Fine. He’d try again. “Were you able to sleep on the plane?”
“No.”
The street was noisy with cars and people, vacationers in summer wear still strolling the sidewalks despite the late hour. Garish neon lights reflected on the water to one side, high-rise hotels like behemoths against the night sky on the other, the ubiquitous palm trees lining the road.
“I downloaded a mystery from the library,” she said.
He glanced over. She wasn’t looking at him, but gazing out at the darkened shoreline instead. All he could think was that at least it was more than one syllable. A whole sentence. “Great.”
“It helped pass the hours.”
He couldn’t remember the last time she’d gotten out her MP3. Never one to sit down and read, she’d listen to a book while doing chores, making dinner. Always multitasking, that was Erin. But she hadn’t taken out the player in ages.
He capitalized on her sudden talkativeness. “You can hang out on the beach tomorrow and listen to a book if you want.”
“I’ll come with you to the show. See you in action.”
She was talking, but she still wasn’t looking at him. He watched her a few seconds too long and almost ran a red light. A young guy in the crosswalk, neon light playing colors across his shaved scalp, shook his fist.
“That sounds great,” he said once the light had changed and they were moving again. It would be better if he knew what she meant by in action. Good or bad? He wanted action, but not in the exhibit hall. Might as well lay out his plans now and get the fight over with. “I got us a party invitation for tomorrow night. It’s out in Windermere.” Windermere was a posh burb on the Butler Chain of Lakes about twenty minutes outside Orlando.
“Isn’t that where Tiger Woods lives?”
“I don’t remember.” But it wasn’t unlikely. The area was home to a lot of celebrities. “There’s the Crown Royal.” He pointed, the hotel a block ahead, lights blazing across a semicircular drive, fountain, rock garden, and palm trees.
She turned in her seat, hooking a leg beneath her, and braced a hand on the dashboard to look up at the facade through the windshield. “Nice.” A pulse fluttered at her throat, and he noticed again her odd intensity, foot bobbing on the floorboard as if nervous tension vibrated through her.

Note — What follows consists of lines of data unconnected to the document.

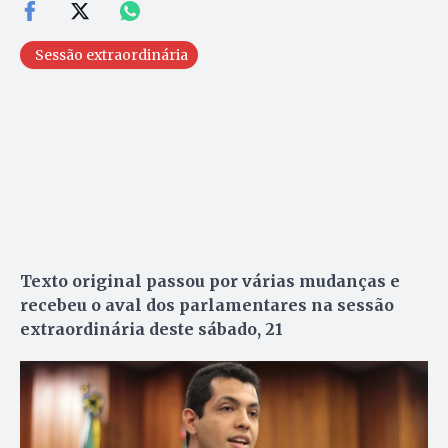
Sessão extraordinária
Texto original passou por várias mudanças e
recebeu o aval dos parlamentares na sessão
extraordinária deste sábado, 21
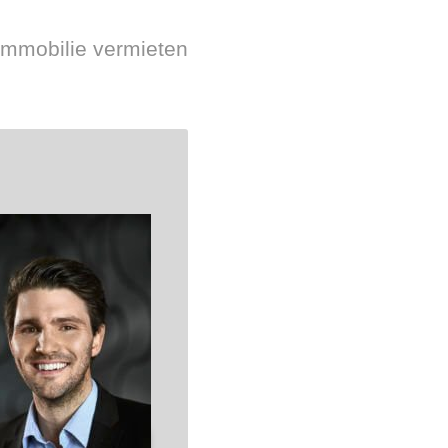
immobilie vermieten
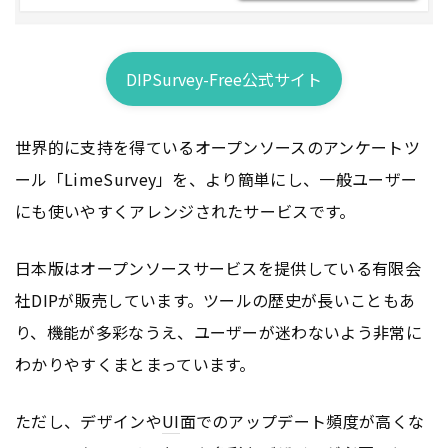
DIPSurvey-Free公式サイト
世界的に支持を得ているオープンソースのアンケートツ
ール「LimeSurvey」を、より簡単にし、一般ユーザー
にも使いやすくアレンジされたサービスです。
日本版はオープンソースサービスを提供している有限会
社DIPが販売しています。ツールの歴史が長いこともあ
り、機能が多彩なうえ、ユーザーが迷わないよう非常に
わかりやすくまとまっています。
ただし、デザインや
UI
面でのアップデート頻度が高くな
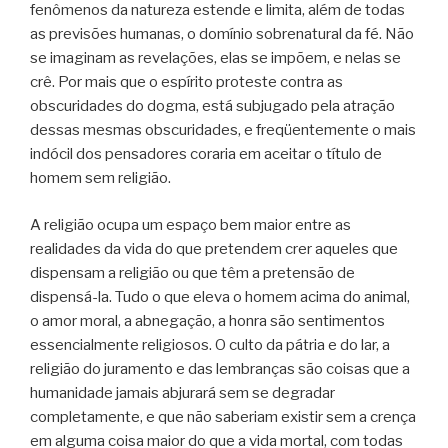
fenômenos da natureza estende e limita, além de todas
as previsões humanas, o domínio sobrenatural da fé. Não
se imaginam as revelações, elas se impõem, e nelas se
crê. Por mais que o espírito proteste contra as
obscuridades do dogma, está subjugado pela atração
dessas mesmas obscuridades, e freqüentemente o mais
indócil dos pensadores coraria em aceitar o título de
homem sem religião.
A religião ocupa um espaço bem maior entre as
realidades da vida do que pretendem crer aqueles que
dispensam a religião ou que têm a pretensão de
dispensá-la. Tudo o que eleva o homem acima do animal,
o amor moral, a abnegação, a honra são sentimentos
essencialmente religiosos. O culto da pátria e do lar, a
religião do juramento e das lembranças são coisas que a
humanidade jamais abjurará sem se degradar
completamente, e que não saberiam existir sem a crença
em alguma coisa maior do que a vida mortal, com todas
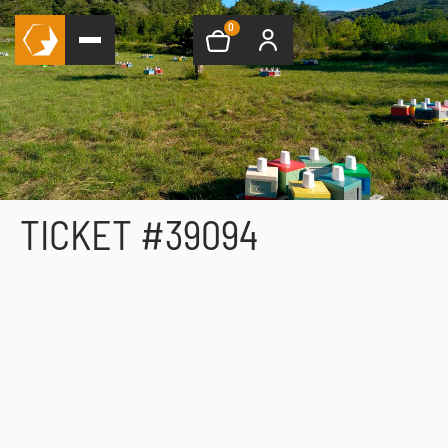
0
TICKET #39094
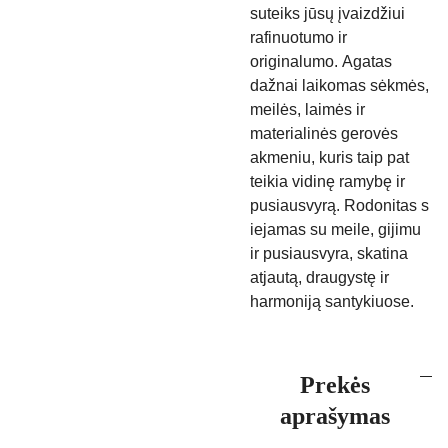
suteiks jūsų įvaizdžiui
rafinuotumo ir
originalumo.
Agatas
dažnai laikomas sėkmės,
meilės, laimės ir
materialinės gerovės
akmeniu, kuris taip pat
teikia vidinę ramybę ir
pusiausvyrą. Rodonitas s
iejamas su meile, gijimu
ir pusiausvyra, skatina
atjautą, draugystę ir
harmoniją santykiuose.
Prekės
aprašymas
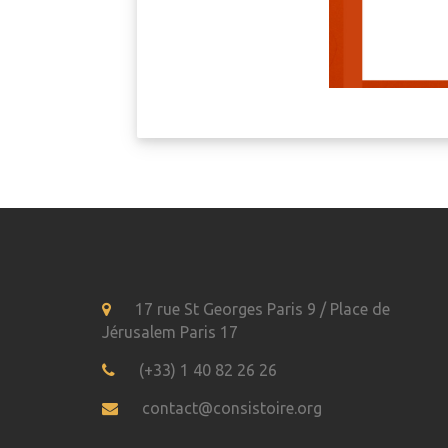
17 rue St Georges Paris 9 / Place de
Jérusalem Paris 17
(+33) 1 40 82 26 26
contact@consistoire.org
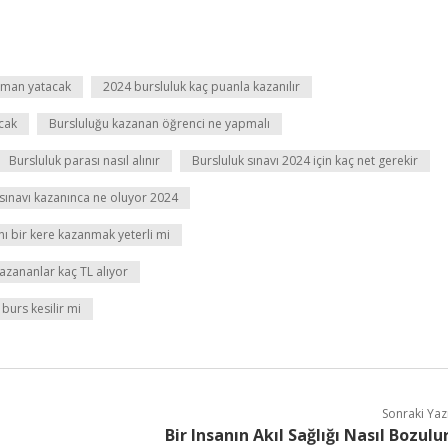
aman yatacak
2024 bursluluk kaç puanla kazanılır
cak
Bursluluğu kazanan öğrenci ne yapmalı
Bursluluk parası nasıl alınır
Bursluluk sınavı 2024 için kaç net gerekir
 sınavı kazanınca ne oluyor 2024
nı bir kere kazanmak yeterli mi
kazananlar kaç TL alıyor
e burs kesilir mi
Sonraki Yaz
Bir Insanın Akıl Sağlığı Nasıl Bozulu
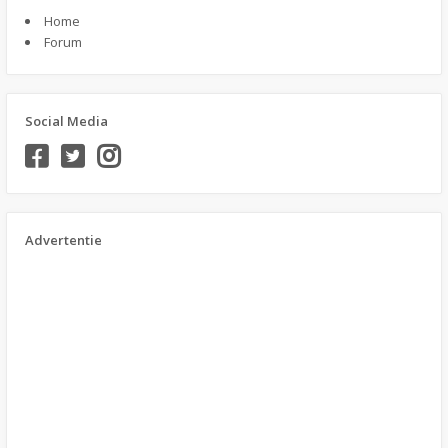
Home
Forum
Social Media
Advertentie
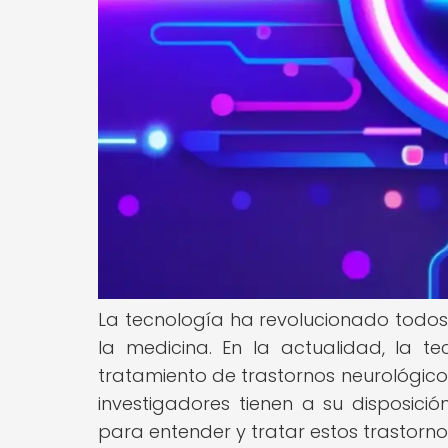
La tecnología ha revolucionado todos
la medicina. En la actualidad, la t
tratamiento de trastornos neurológicos
investigadores tienen a su disposici
para entender y tratar estos trastorn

He passed the entrance and took the next drive heading into the underground parking garage. Circling once and finding nothing, he took the ramp down another level. Erin stretched, shoved her hands through her hair and fluffed it. Her nipples beaded beneath the thin T-shirt material.
Dominic suddenly felt parched. The tires squealed on the concrete despite the fact that he wasn’t going more than five miles an hour. Spying a spot just past the end of the last row and flush up against the wall, he wheeled in.

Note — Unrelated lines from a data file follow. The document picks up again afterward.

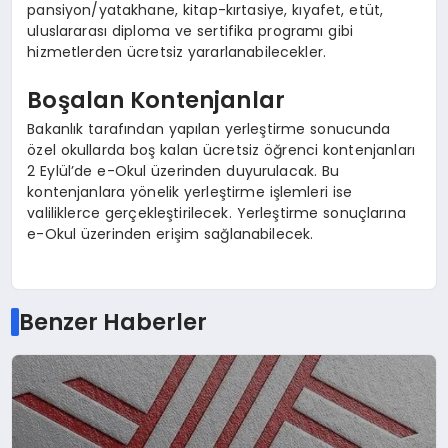
pansiyon/yatakhane, kitap-kırtasiye, kıyafet, etüt,
uluslararası diploma ve sertifika programı gibi
hizmetlerden ücretsiz yararlanabilecekler.
Boşalan Kontenjanlar
Bakanlık tarafından yapılan yerleştirme sonucunda
özel okullarda boş kalan ücretsiz öğrenci kontenjanları
2 Eylül’de e-Okul üzerinden duyurulacak. Bu
kontenjanlara yönelik yerleştirme işlemleri ise
valiliklerce gerçekleştirilecek. Yerleştirme sonuçlarına
e-Okul üzerinden erişim sağlanabilecek.
Benzer Haberler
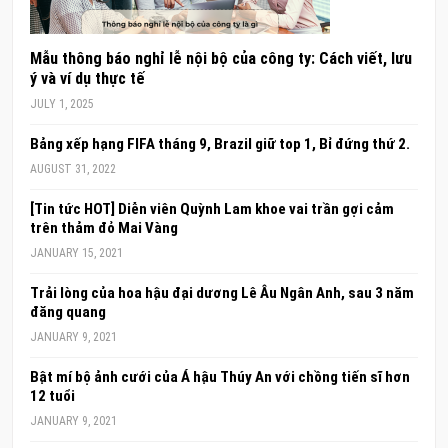
Mẫu thông báo nghỉ lễ nội bộ của công ty: Cách viết, lưu
ý và ví dụ thực tế
JULY 1, 2025
Bảng xếp hạng FIFA tháng 9, Brazil giữ top 1, Bỉ đứng thứ 2.
AUGUST 31, 2022
[Tin tức HOT] Diễn viên Quỳnh Lam khoe vai trần gợi cảm
trên thảm đỏ Mai Vàng
JANUARY 15, 2021
Trải lòng của hoa hậu đại dương Lê Âu Ngân Anh, sau 3 năm
đăng quang
JANUARY 9, 2021
Bật mí bộ ảnh cưới của Á hậu Thúy An với chồng tiến sĩ hơn
12 tuổi
JANUARY 9, 2021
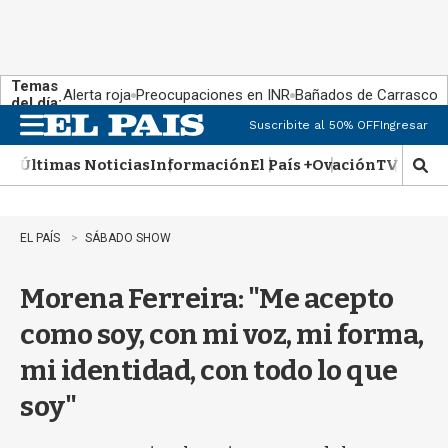
Temas
Alerta roja
Preocupaciones en INR
Bañados de Carrasco
del día:
Suscribite al 50% OFF
Ingresar
M
e
Últimas Noticias
Información
El País +
Ovación
TV Show
n
M
u
o
s
t
EL PAÍS
SÁBADO SHOW
r
a
Morena Ferreira: "Me acepto
r
b
como soy, con mi voz, mi forma,
�
s
mi identidad, con todo lo que
q
u
soy"
e
d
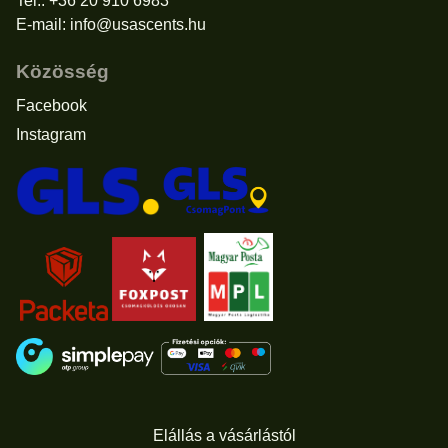
Tel.: +36 20 910 6983
E-mail:
info@usascents.hu
Közösség
Facebook
Instagram
Elállás a vásárlástól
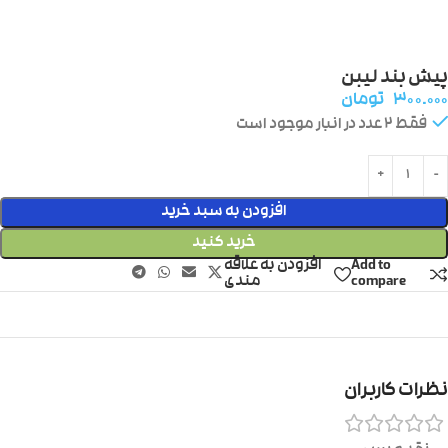
پیش بند لیبن
۳۰۰.۰۰۰
تومان
فقط 2 عدد در انبار موجود است
افزودن به سبد خرید
خرید کنید
Add to
افزودن به علاقه
compare
مندی
نظرات کاربران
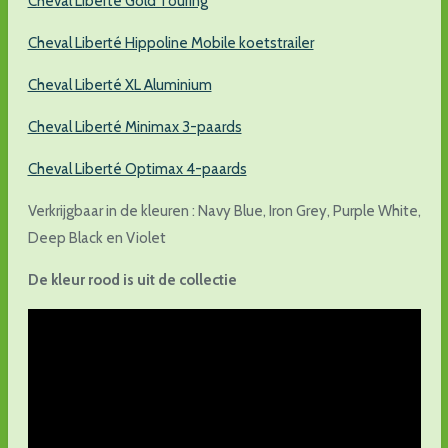
Cheval Liberté Gold Touring
Cheval Liberté Hippoline Mobile koetstrailer
Cheval Liberté XL Aluminium
Cheval Liberté Minimax 3-paards
Cheval Liberté Optimax 4-paards
Verkrijgbaar in de kleuren : Navy Blue, Iron Grey, Purple White,
Deep Black en Violet
De kleur rood is uit de collectie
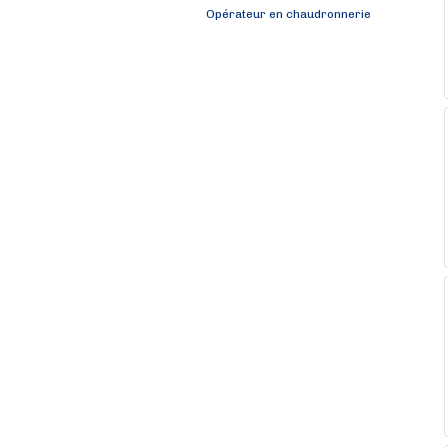
Opérateur en chaudronnerie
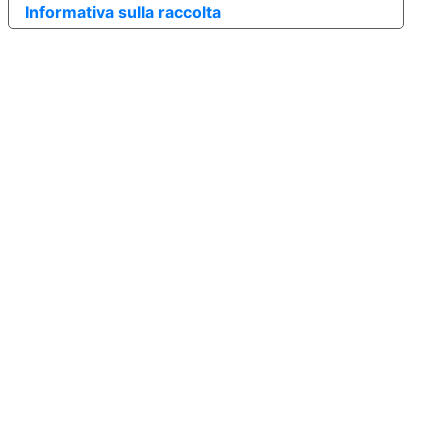
Informativa sulla raccolta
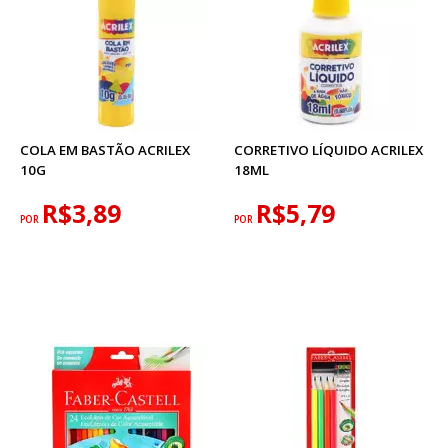
COLA EM BASTÃO ACRILEX
CORRETIVO LÍQUIDO ACRILEX
10G
18ML
R$3,89
R$5,79
POR
POR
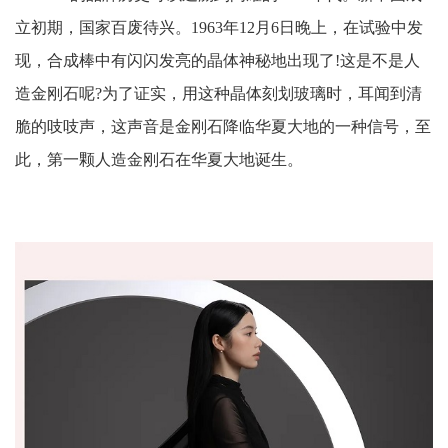
立初期，国家百废待兴。1963年12月6日晚上，在试验中发
现，合成棒中有闪闪发亮的晶体神秘地出现了!这是不是人
造金刚石呢?为了证实，用这种晶体刻划玻璃时，耳闻到清
脆的吱吱声，这声音是金刚石降临华夏大地的一种信号，至
此，第一颗人造金刚石在华夏大地诞生。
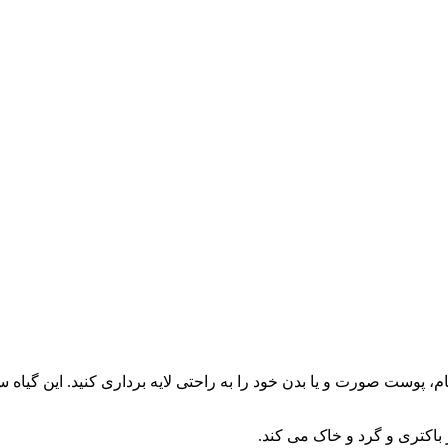
حمام، پوست صورت و یا بدن خود را به راحتی لایه برداری کنید. این گی
باکتری و گرد و خاک می کند.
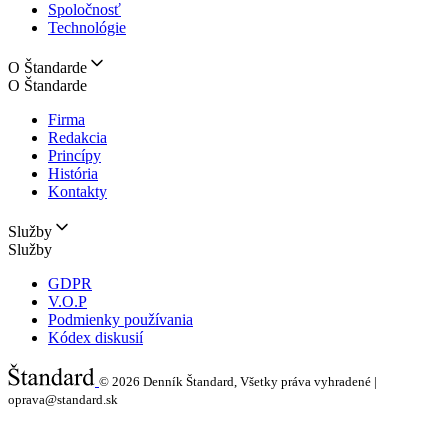
Spoločnosť
Technológie
O Štandarde
O Štandarde
Firma
Redakcia
Princípy
História
Kontakty
Služby
Služby
GDPR
V.O.P
Podmienky používania
Kódex diskusií
© 2026
Denník Štandard, Všetky práva vyhradené |
oprava@standard.sk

She was on him the moment he shut off the engine, fingers at his belt.
“Do me,” she whispered, her breath minty from a freshening strip she’d popped in her mouth.
His cock was hard before she even got to the button on his jeans. “Here?” Late, the lighting unexceptional, the back window of the rental car darkened with some film against the heat, they may or may not be seen. But he’d sure as hell hear the squeal of tires announcing another car’s arrival.
“Here,” she insisted, tugging on his zipper. Her lips were close but not touching, her skin flushed with heat, her eyes bright with something close to fever.
“We could get thrown out of the hotel or arrested.” He didn’t stop her as she shoved her hand in his jeans, found his cock, molded her palm to it.
“Do you care?” She squeezed.
“Christ.” He felt his eyes roll back. “No, I don’t care.”
“Then fuck me, Dominic.” She hadn’t said his name in a year’s worth of post-midnight sex.
In that moment, he was hers completely.